Des sanc­tions contre Israël main­tenant, pas de ren­for­cement des rela­tions avec l’Union européenne !

Michel Warschawski, dimanche 7 décembre 2008

Pendant qu’Israël empêche les livraisons d’aide huma­ni­taire à Gaza, l’UE veut ren­forcer les rela­tions d’Israël avec la Com­mu­nauté européenne.

“Gaza brûle”, écrit la mili­tante fran­çaise Liliane Cordova Kac­zer­ginski, en citant les paroles d’une célèbre chanson racontant l’histoire d’un village juif détruit par les nazis. Comme il y a 60 ans, Gaza brûle et le monde se tait, attendant l’issue d’un pro­cessus de paix inexistant. « Une entité hostile », c’est la façon dont les diri­geants israé­liens ont défini il y a un an, un ter­ri­toire dans lequel 1.500.000 de civils, de femmes, de vieillards et d’enfants essayent de sur­vivre. En tant que tel, l’Etat d’Israël a le droit, en fait le devoir, de lancer contre lui une guerre d’annihilation.

Il y a quelques années, la défunte Tanya Reinhart utilisa le mot “génocide” pour décrire la féroce répression exercée sur les Pales­ti­niens dans les ter­ri­toires occupés par Israël. J’ai fait partie de ceux qui l’ont cri­tiquée pour avoir utilisé un concept trop fort. De là où tu es main­tenant, pardonne-​​moi Tanya, parce que tu avais raison, tu voyais la vraie nature du projet israélien et moi j’avais com­plè­tement tort : l’Etat d’Israël mène un génocide rampant contre le peuple de Gaza en uti­lisant l’arme de la famine, des cou­pures d’électricité, de la pri­vation d’eau potable, en pro­vo­quant des épidémies et en empê­chant les soins médicaux essentiels.

Gaza est en état de siège et le cri­minel de guerre Ehoud Barak vient juste d’ordonner la réduction de moitié de l’aide huma­ni­taire d’urgence envoyée par les Nations Unies.
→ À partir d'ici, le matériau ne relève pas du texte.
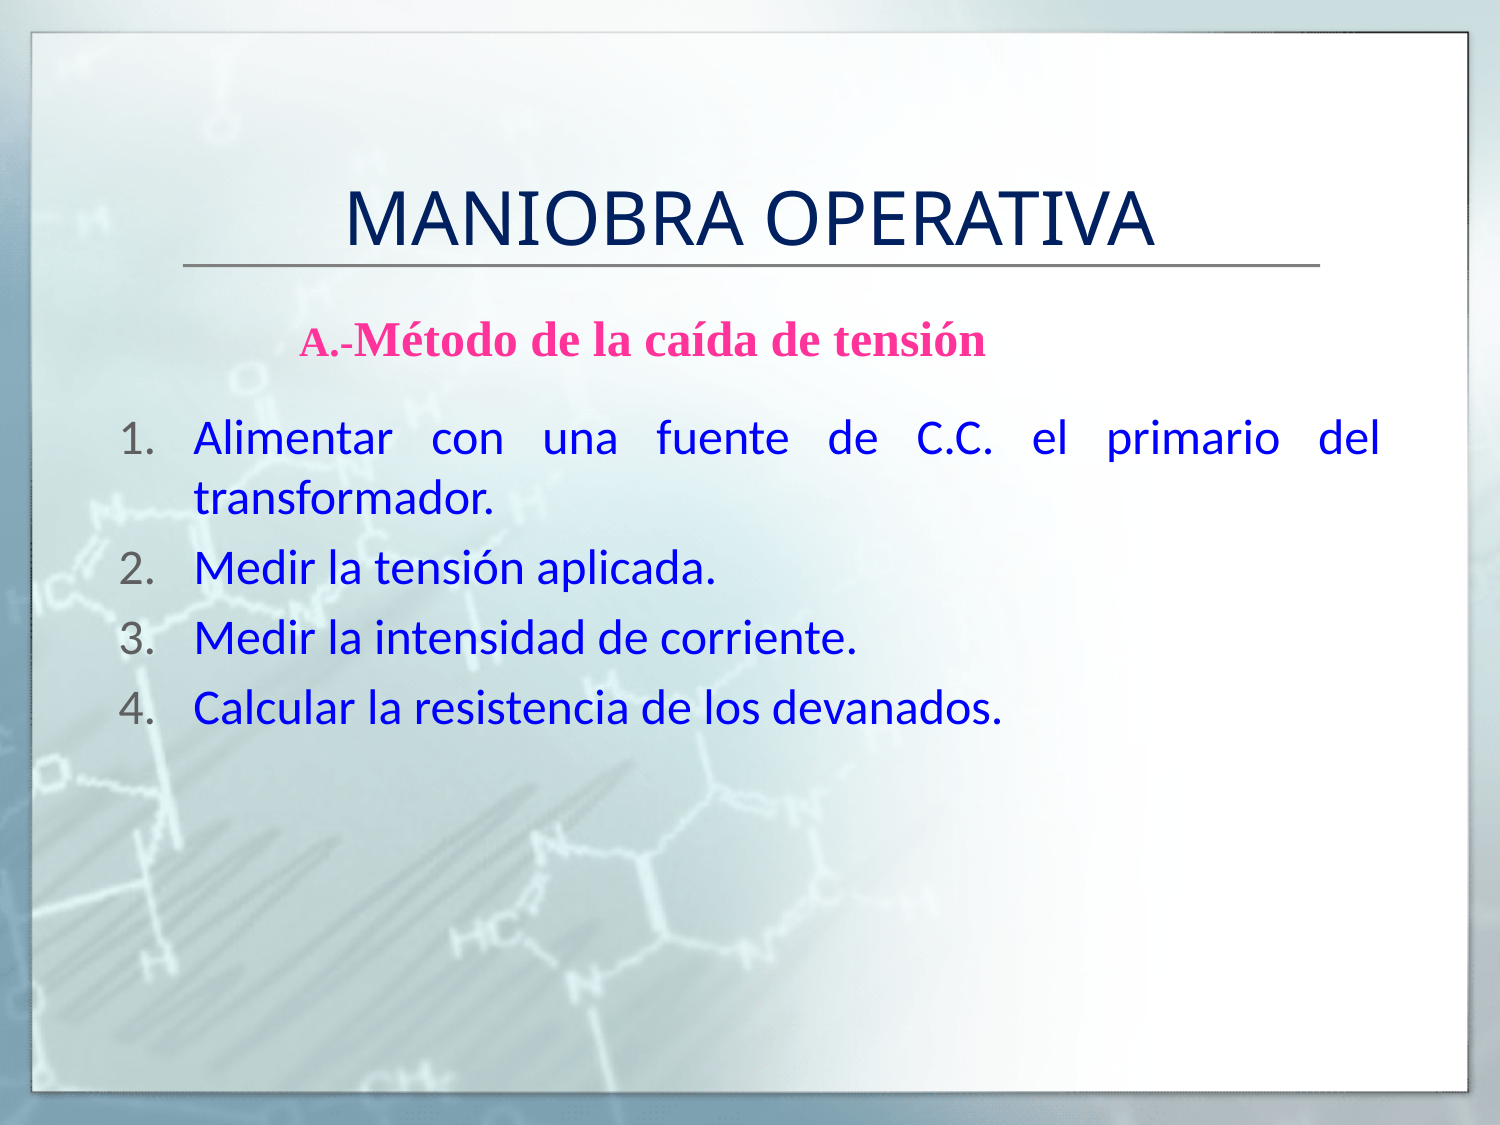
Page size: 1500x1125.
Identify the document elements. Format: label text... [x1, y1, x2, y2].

text_box A.-Método de la caída de tensión [284, 298, 1258, 374]
title MANIOBRA OPERATIVA [0, 108, 1500, 322]
list Alimentar con una fuente de C.C. el primario del transformador. Medir la tensión aplicada. Medir la intensidad de corriente. Calcular la resistencia de los devanados. [103, 397, 1397, 882]
picture [0, 322, 1500, 1125]
picture [0, 0, 1500, 108]
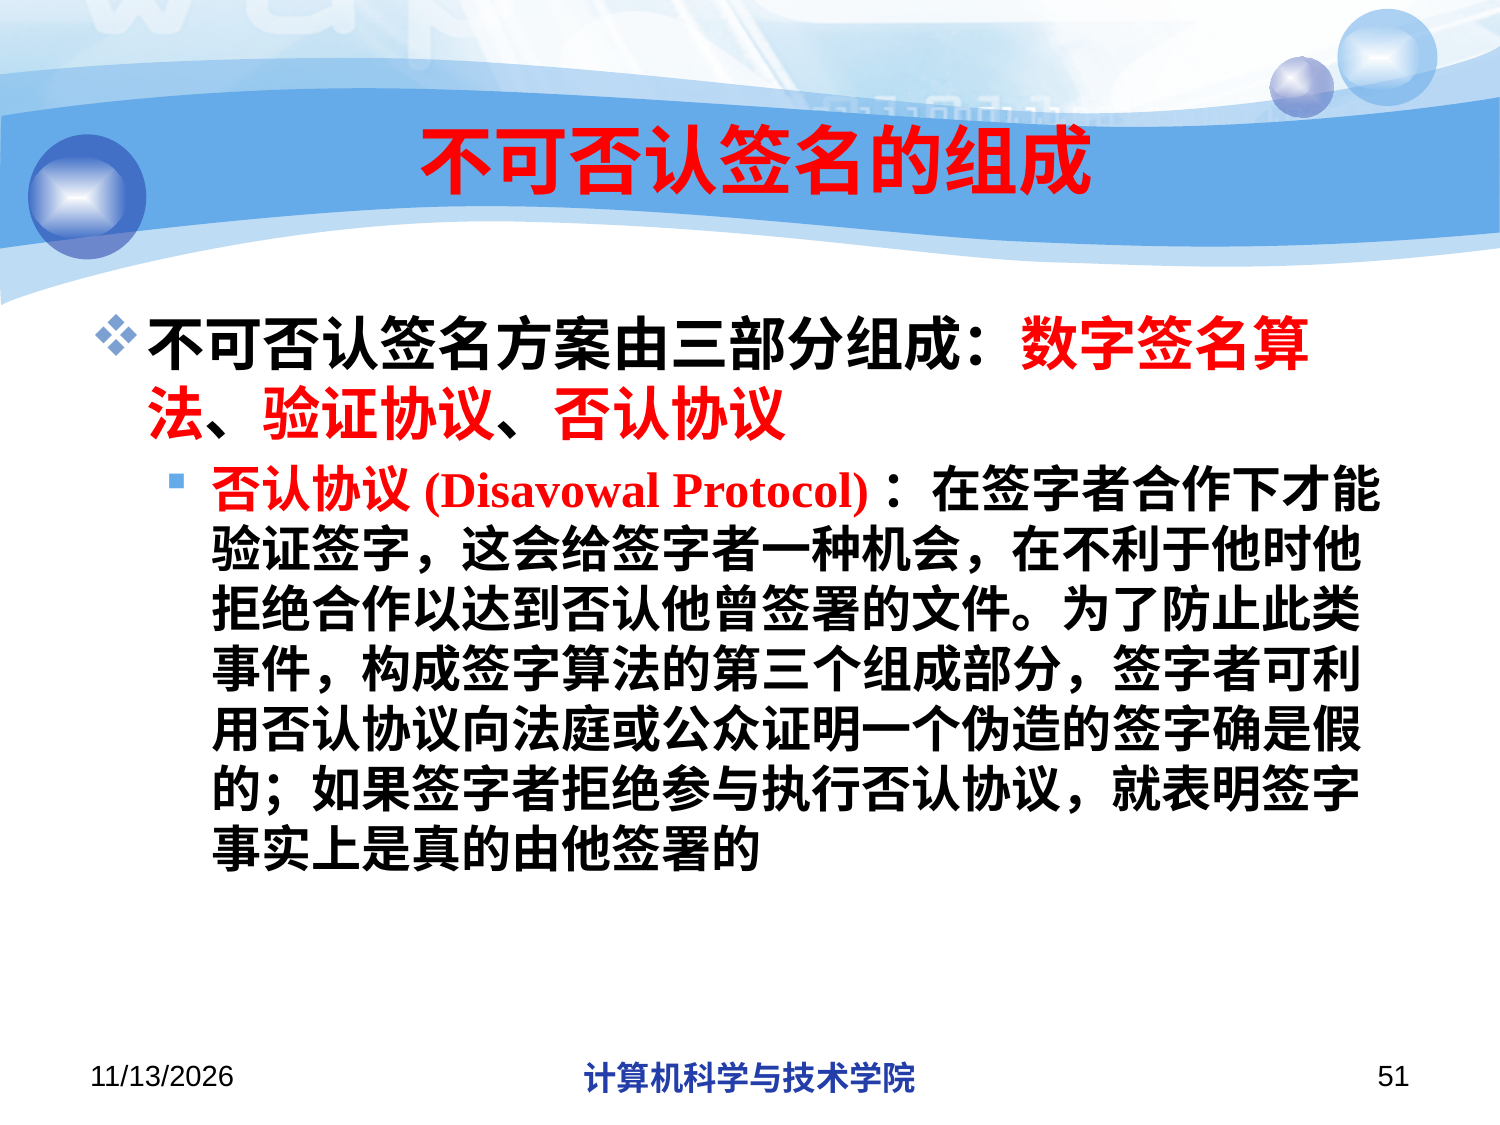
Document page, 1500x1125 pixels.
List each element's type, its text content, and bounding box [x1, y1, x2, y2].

slide_number 51 [1074, 1049, 1426, 1103]
footer 计算机科学与技术学院 [512, 1049, 988, 1103]
picture [0, 0, 1500, 112]
list 不可否认签名方案由三部分组成：数字签名算法、验证协议、否认协议 否认协议(Disavowal Protocol)：在签字者合作下才能验证签字，这会给签字者一种机会，在不利于他时他拒绝合作以达到否认他曾签署的文件。为了防止此类事件，构成签字算法的第三个组成部分，签字者可利用否认协议向法庭或公众证明一个伪造的签字确是假的；如果签字者拒绝参与执行否认协议，就表明签字事实上是真的由他签署的 [74, 299, 1426, 1038]
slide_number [74, 1049, 426, 1103]
title 不可否认签名的组成 [149, 112, 1363, 206]
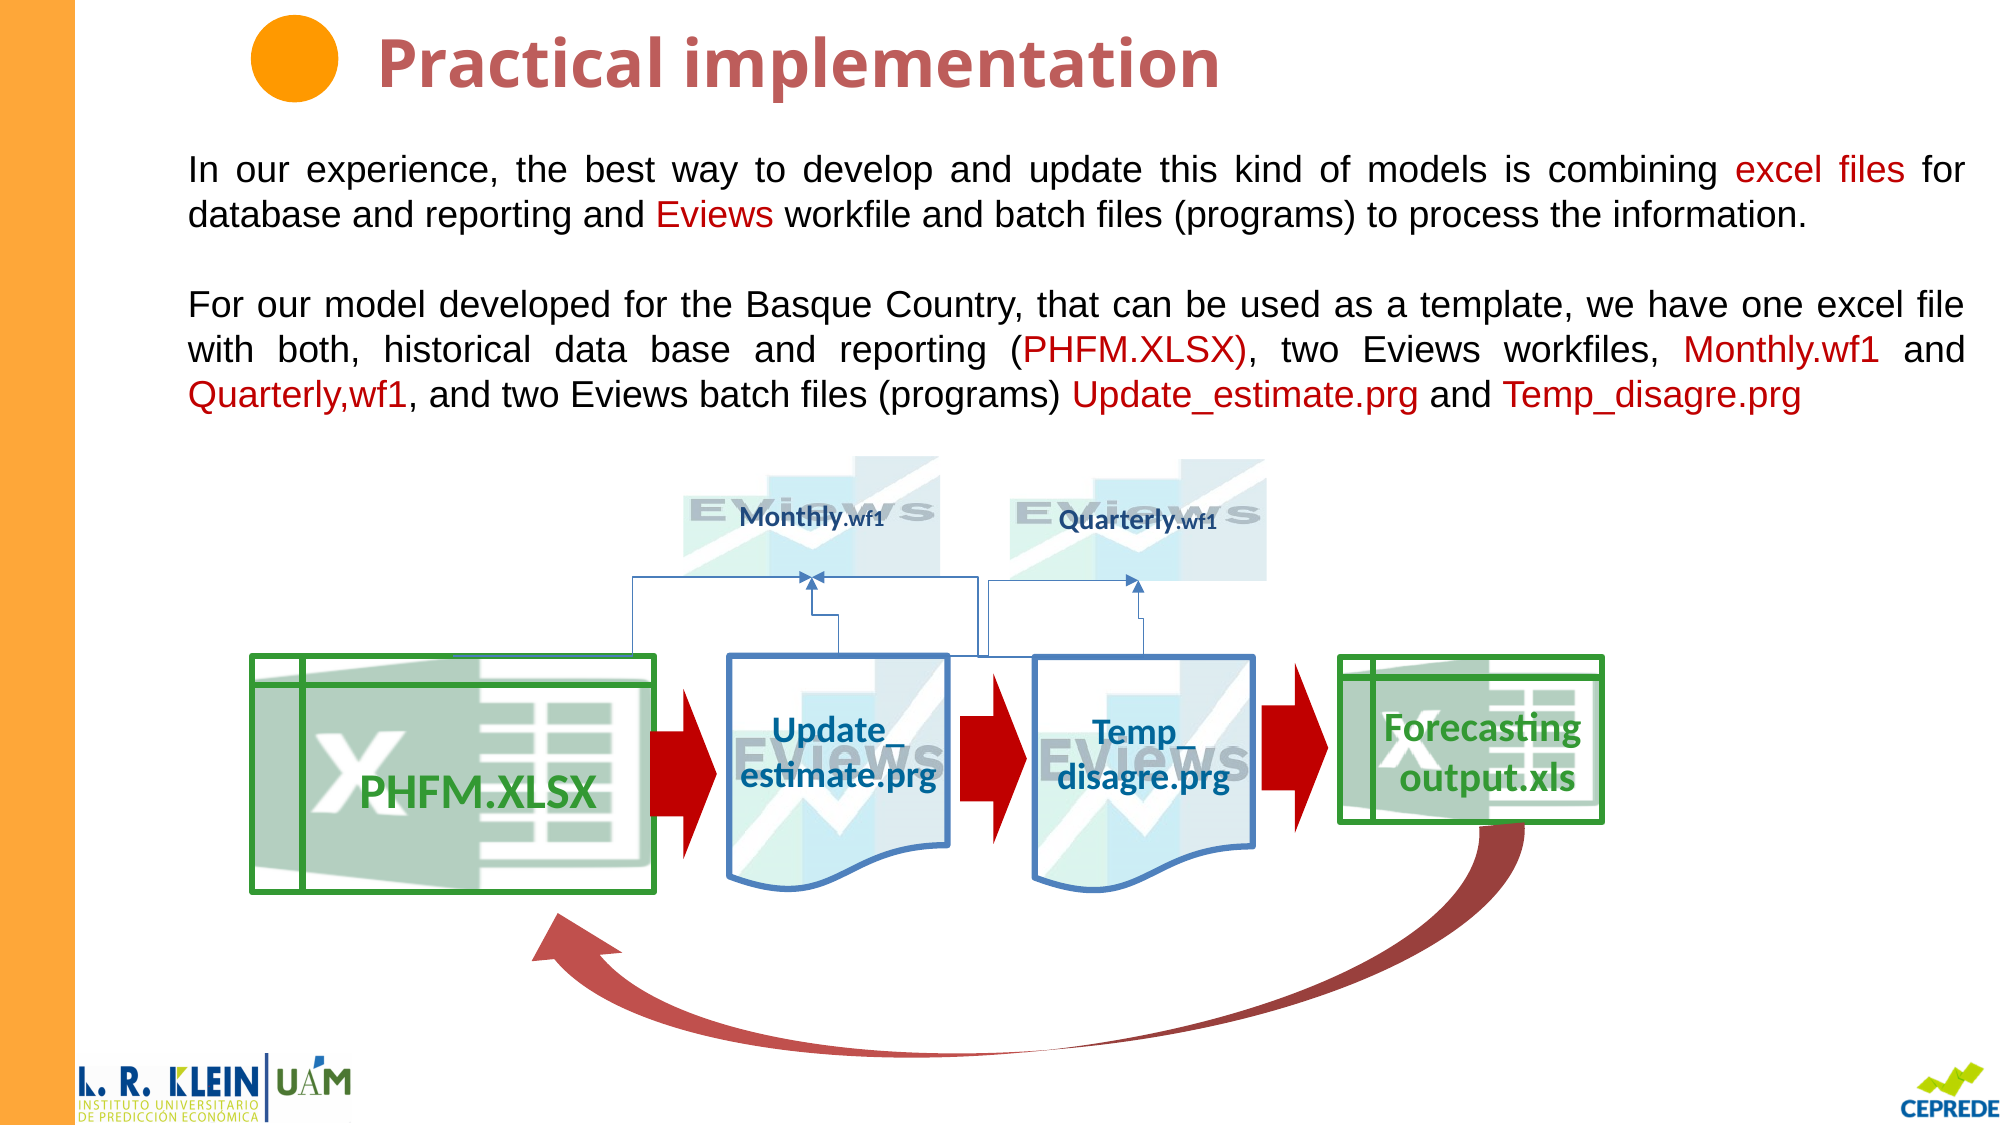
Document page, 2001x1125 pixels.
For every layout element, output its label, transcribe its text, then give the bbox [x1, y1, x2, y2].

text_box [250, 14, 339, 103]
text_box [683, 456, 932, 578]
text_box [1023, 467, 1027, 769]
text_box Forecasting output.xls [1340, 656, 1603, 823]
text_box [960, 791, 1015, 844]
text_box Practical implementation [361, 13, 1749, 109]
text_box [937, 450, 1018, 784]
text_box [785, 603, 865, 631]
text_box Temp_ disagre.prg [1034, 656, 1253, 891]
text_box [1102, 615, 1180, 622]
text_box Update_ estimate.prg [729, 655, 948, 889]
picture [1900, 1056, 2000, 1125]
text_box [1023, 459, 1267, 581]
text_box In our experience, the best way to develop and update this kind of models is combining excel files for database and reporting and Eviews workfile and batch files (programs) to process the information. For our model developed for the Basque Country, that can be used as a template, we have one excel file with both, historical data base and reporting (PHFM.XLSX), two Eviews workfiles, Monthly.wf1 and Quarterly,wf1, and two Eviews batch files (programs) Update_estimate.prg and Temp_disagre.prg [173, 137, 1981, 557]
picture [76, 1053, 352, 1123]
text_box [650, 688, 717, 860]
text_box [1261, 662, 1329, 833]
text_box PHFM.XLSX [252, 655, 654, 892]
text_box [593, 436, 672, 797]
text_box [529, 820, 1527, 1060]
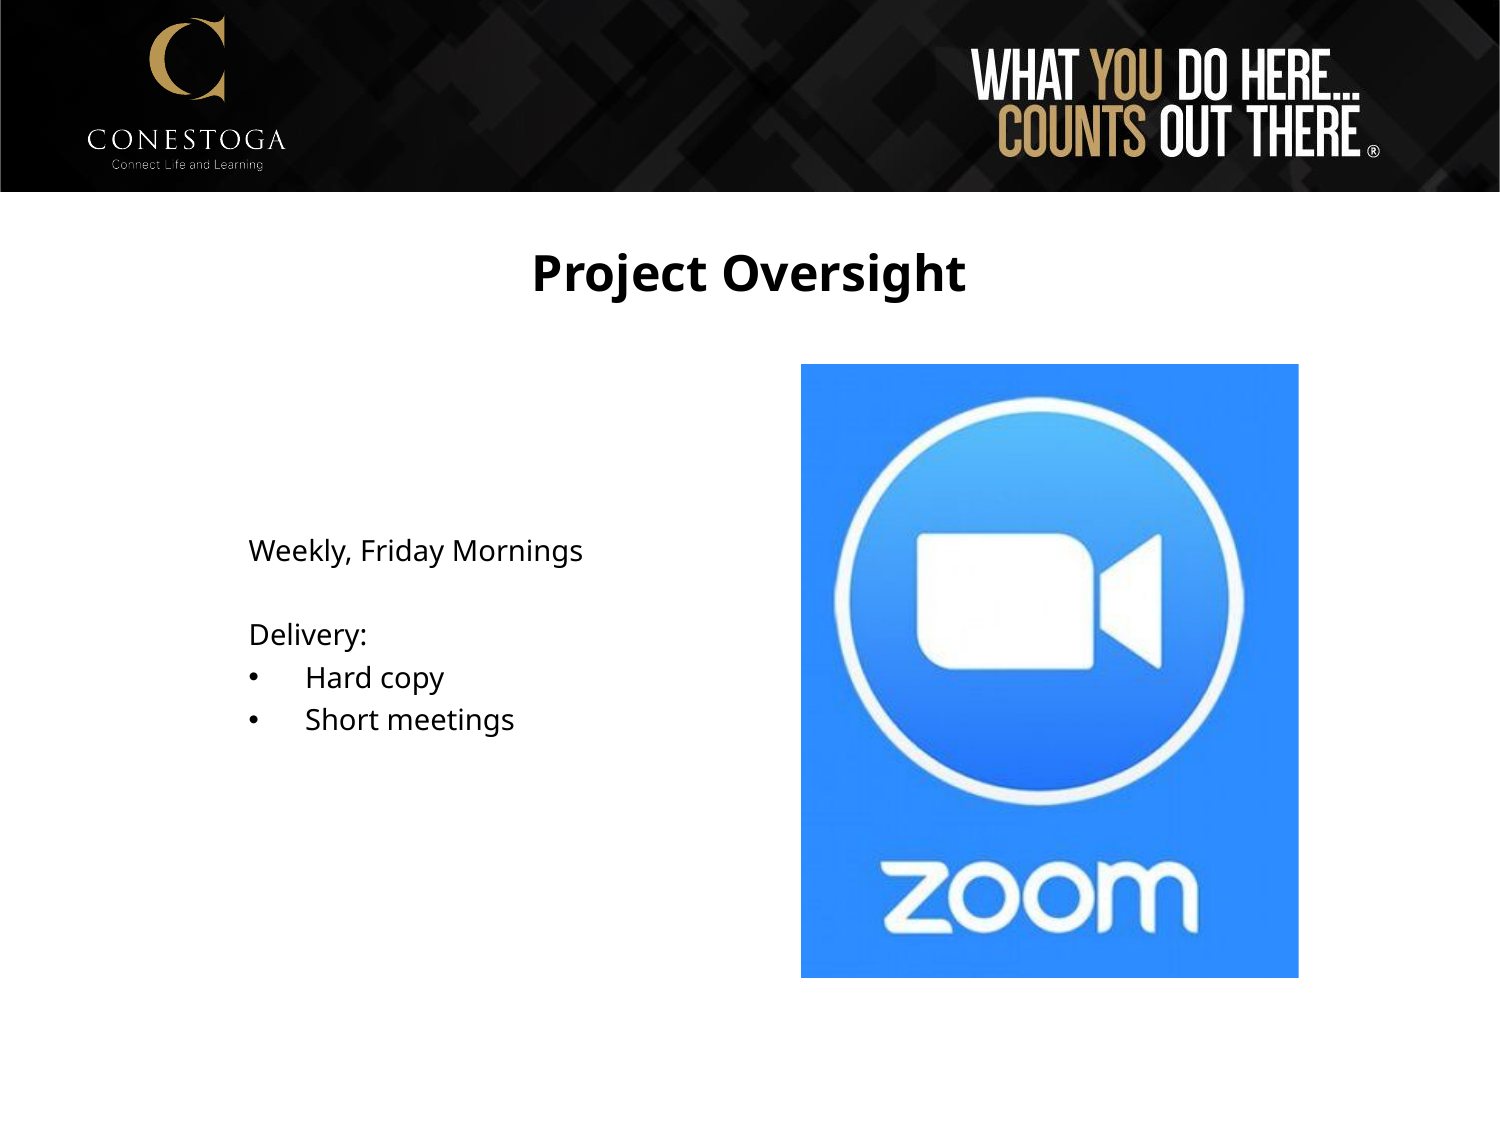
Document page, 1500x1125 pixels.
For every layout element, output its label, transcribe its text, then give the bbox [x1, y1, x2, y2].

list Weekly, Friday Mornings Delivery: Hard copy Short meetings [214, 524, 607, 770]
title Project Oversight [75, 224, 1425, 318]
picture [0, 0, 1500, 192]
picture [800, 364, 1299, 978]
Quand Sarajevo subissait un siège cri­minel de la part de l’armée serbe et des milices, la com­mu­nauté inter­na­tionale a réagi par des sanc­tions sévères, un boycott du régime you­go­slave et le bom­bar­dement de Bel­grade. Quand l’Irak a occupé le Kuweit, la com­mu­nauté inter­na­tionale a lancé une offensive mili­taire contre l’Irak et décidé d’un embargo radical qui a pro­voqué la mort de cen­taines de mil­liers d’enfants inno­cents. Aujourd’hui, la même com­mu­nauté inter­na­tionale est com­plè­tement muette face au martyre de Gaza. Il est de notre devoir, et du devoir des sociétés civiles du monde entier, d’exiger des ins­ti­tu­tions inter­na­tio­nales et des gou­ver­ne­ments des actions urgentes et dras­tiques contre Israël, un Etat qui viole les règles élémen­taires de la loi inter­na­tionale, des cen­taines de réso­lu­tions de l’ONU et toutes les conven­tions des­tinées à pro­téger les droits humains.

Les crimes de guerre commis par l’Etat d’Israël contre la popu­lation de Gaza l’excluent de la com­mu­nauté des Nations. Comme l’Afrique du Sud de l’apartheid, il devrait être sanc­tionné et boy­cotté et non récom­pensé par un ren­for­cement de l’accord de par­te­nariat avec l’Union européenne.

En tant que citoyen israélien, j’attends de l’Union euro­péenne qu’elle nous aide à mettre la pression sur notre gou­ver­nement pour qu’il cesse ses crimes contre la popu­lation pales­ti­nienne de Gaza. En récom­pensant Israël avec un ren­for­cement de ses rela­tions avec la com­mu­nauté euro­péenne, le message de l’Union euro­péenne est une honte qui devrait être condamnée et com­battue par tous les Euro­péens attachés à la dignité humaine.